According to sources, the government wanted to abolish the floor for CRR, but never wanted to deny payment of interest to the banks. Since the amended RBI Act did both, the government had no option but to use its discretion to drop the whole item while notifying the amended Act. As a result, until such time the government notifies the amendment specifically in relation to cash reserve ratio, the 3% floor for CRR and the provision for interest payment will remain. “We are not in a hurry to notify that,” finance ministry sources said.
The RBI, however, has not been in favour of paying any interest on cash balances as it feels that the interest payments release part of the cash balance that is kept with the central bank. The RBI is of the opinion that this process actually reduces the effectiveness of CRR, which is being used by the bank as a monetary management tool.
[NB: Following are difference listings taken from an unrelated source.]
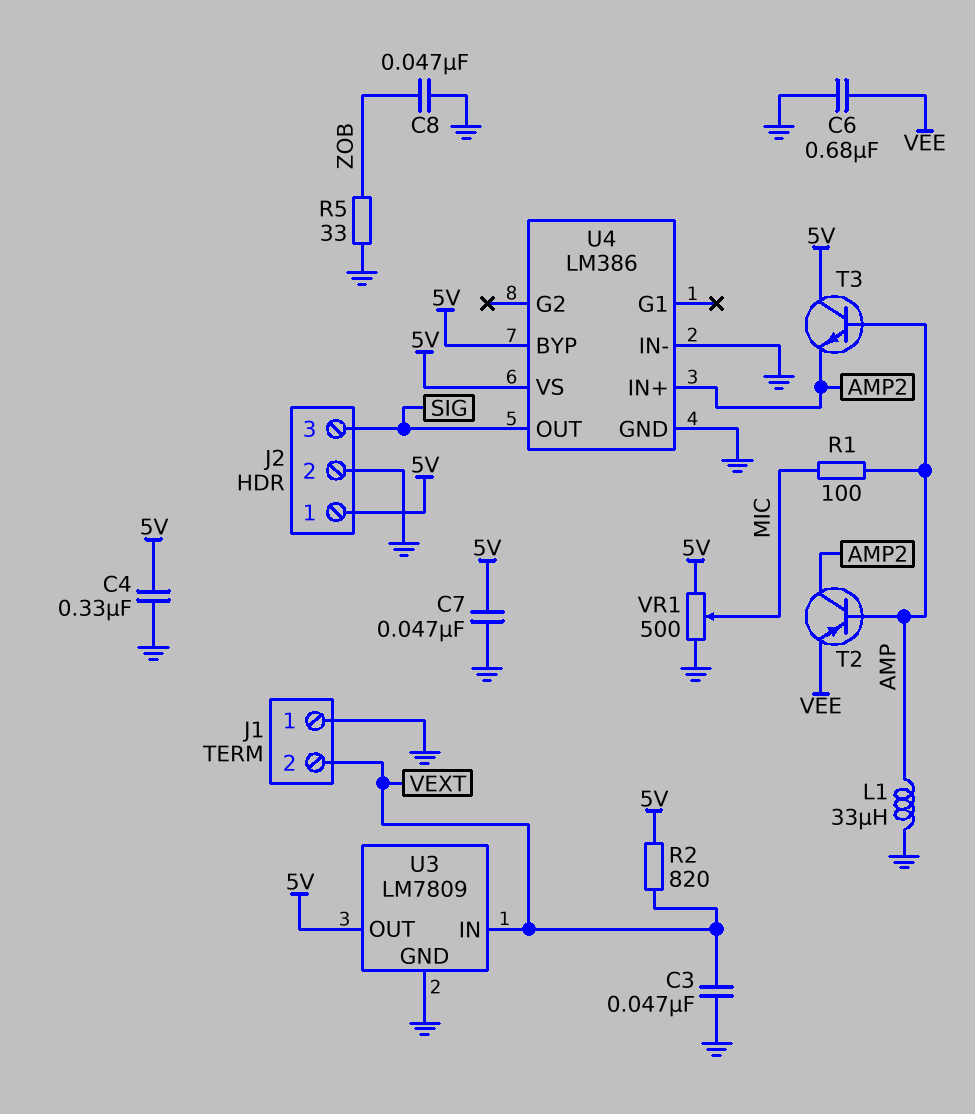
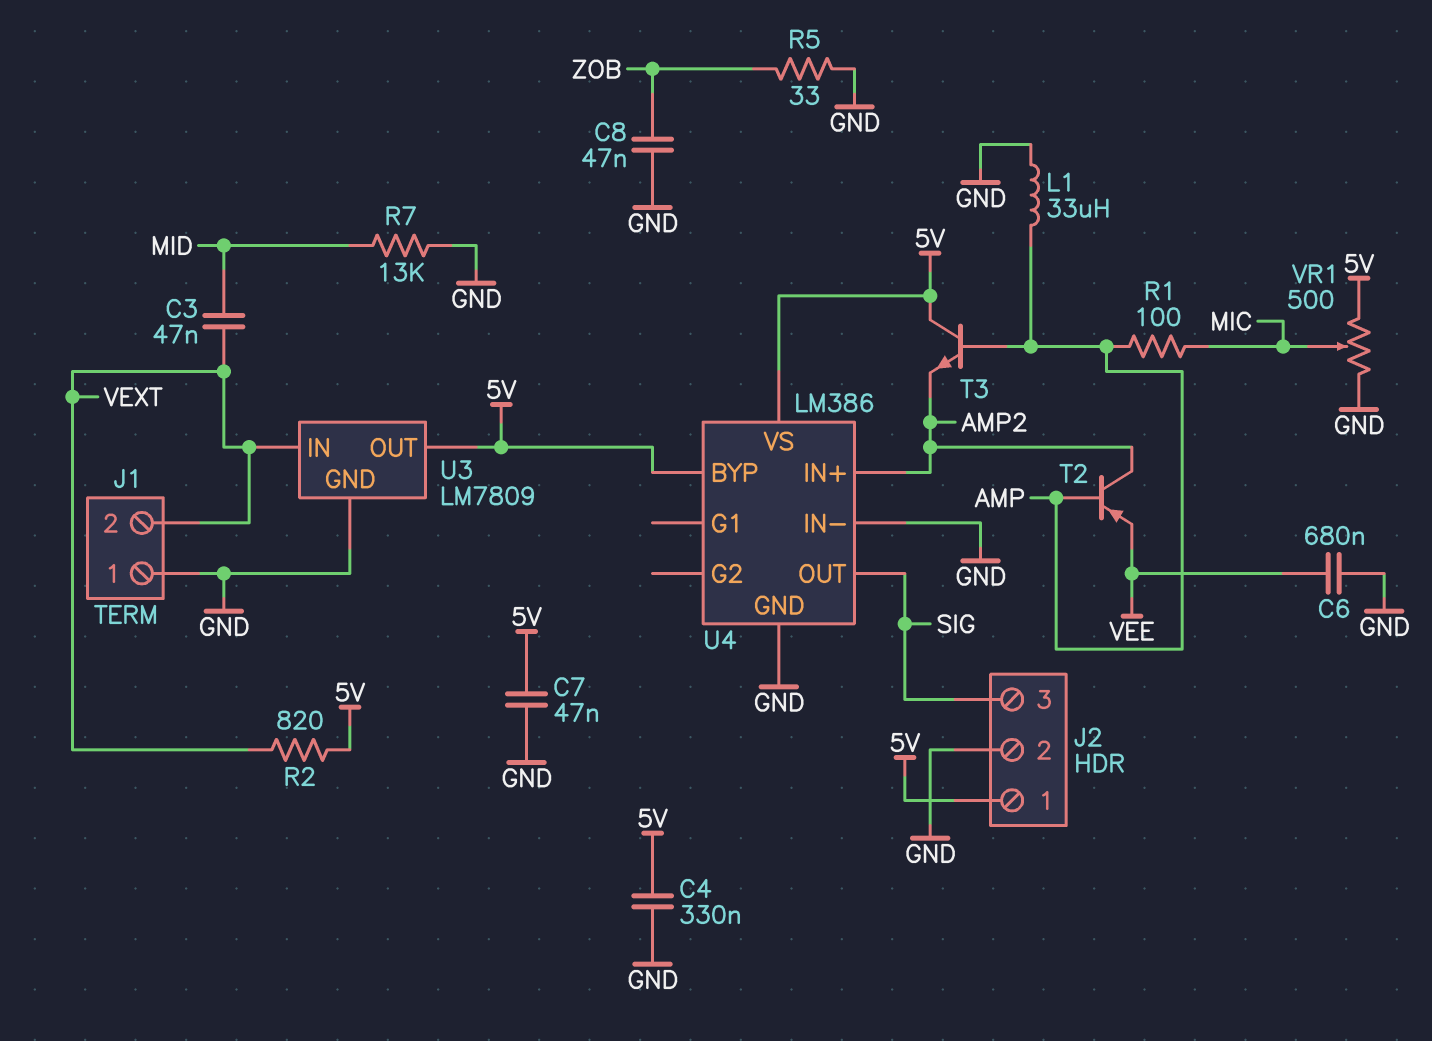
C3: 47nF (GND, VEXT) -> 47nF (MID, VEXT)
R7: none -> 13k (GND, MID)

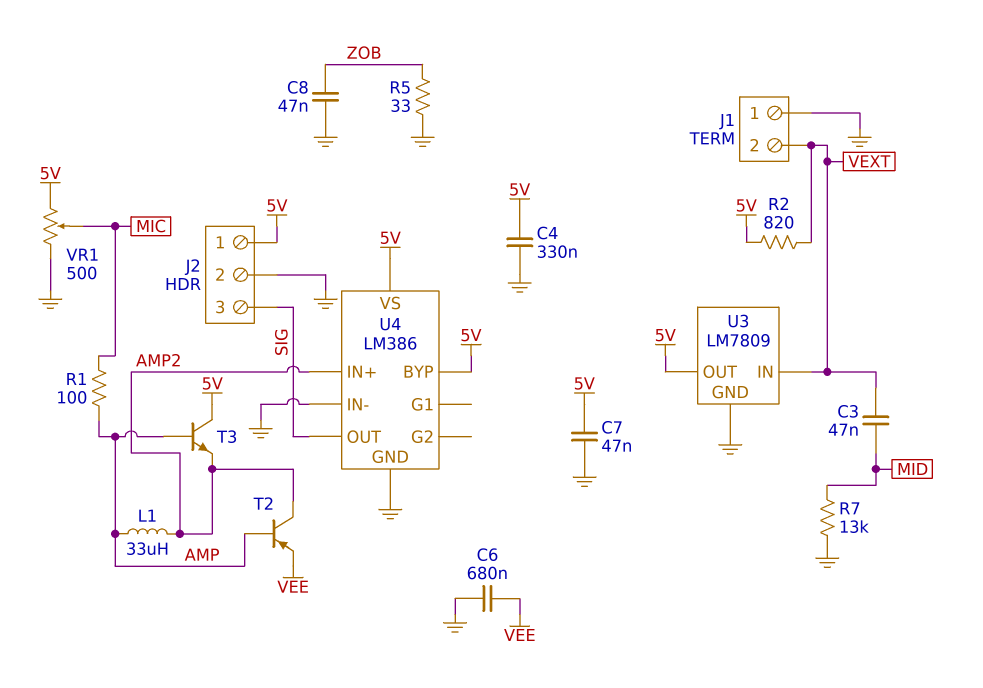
L1: 33uH (AMP, GND) -> 33uH (AMP, AMP2)

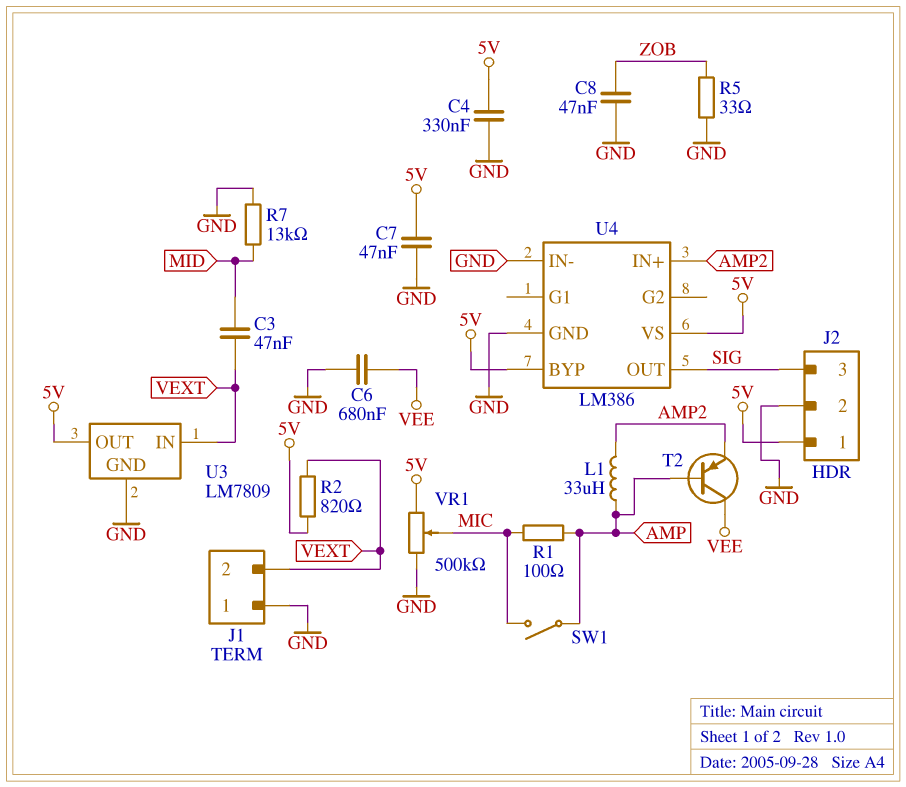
SW1: none -> switch (AMP, MIC)
T2: PNP (B AMP, C AMP2, E VEE) -> PNP (B AMP, C VEE, E AMP2)
T3: NPN (B AMP, C 5V, E AMP2) -> none
VR1: 500 (5V, GND, wiper MIC) -> 500k (5V, GND, wiper MIC)

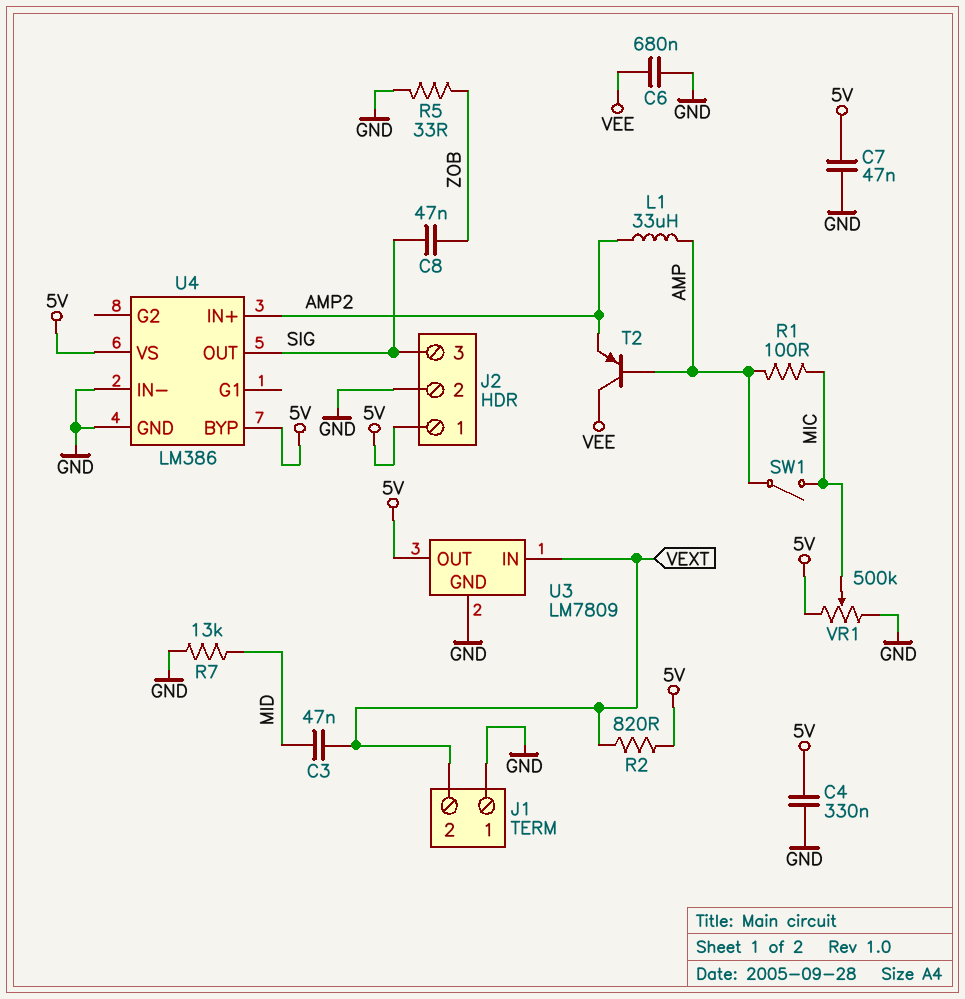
C8: 47nF (GND, ZOB) -> 47nF (SIG, ZOB)

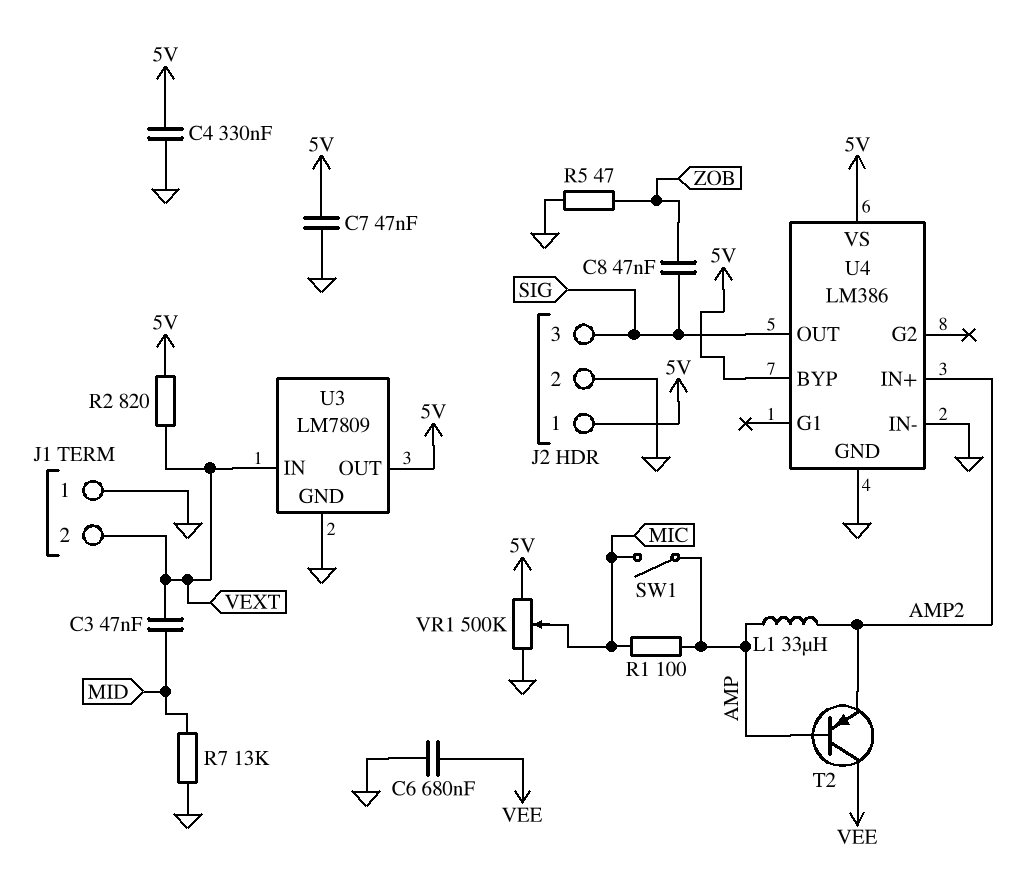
R5: 33 (GND, ZOB) -> 47 (GND, ZOB)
Traditionally, RBI raises the cash reserve requirement to tighten the monetary policy. In December, RBI hiked banks’ CRR from 5% to 5.5% and sucked out Rs13,000 crore from the banking system.
With RBI privately baulking, officials at the finance ministry are questioning the central bank’s logic.
“On what basis can the central bank stop interest payment? Even if it wants to tighten liquidity now, what about interest payment for the cash balance kept last year between June and December?” asked the finance ministry official.
An RBI spokesperson did not comment on the matter.
RBI has been paying interest on the additional cash balances (beyond the minimum 3%) since 1973.
According to the terms of Section 42(1) of the RBI Act, RBI could prescribe cash balance for banks between 3% and 20% of their deposits. The cash balance has all along been viewed as a punitive tax on the banking system, adversely impacting the profitability of banks.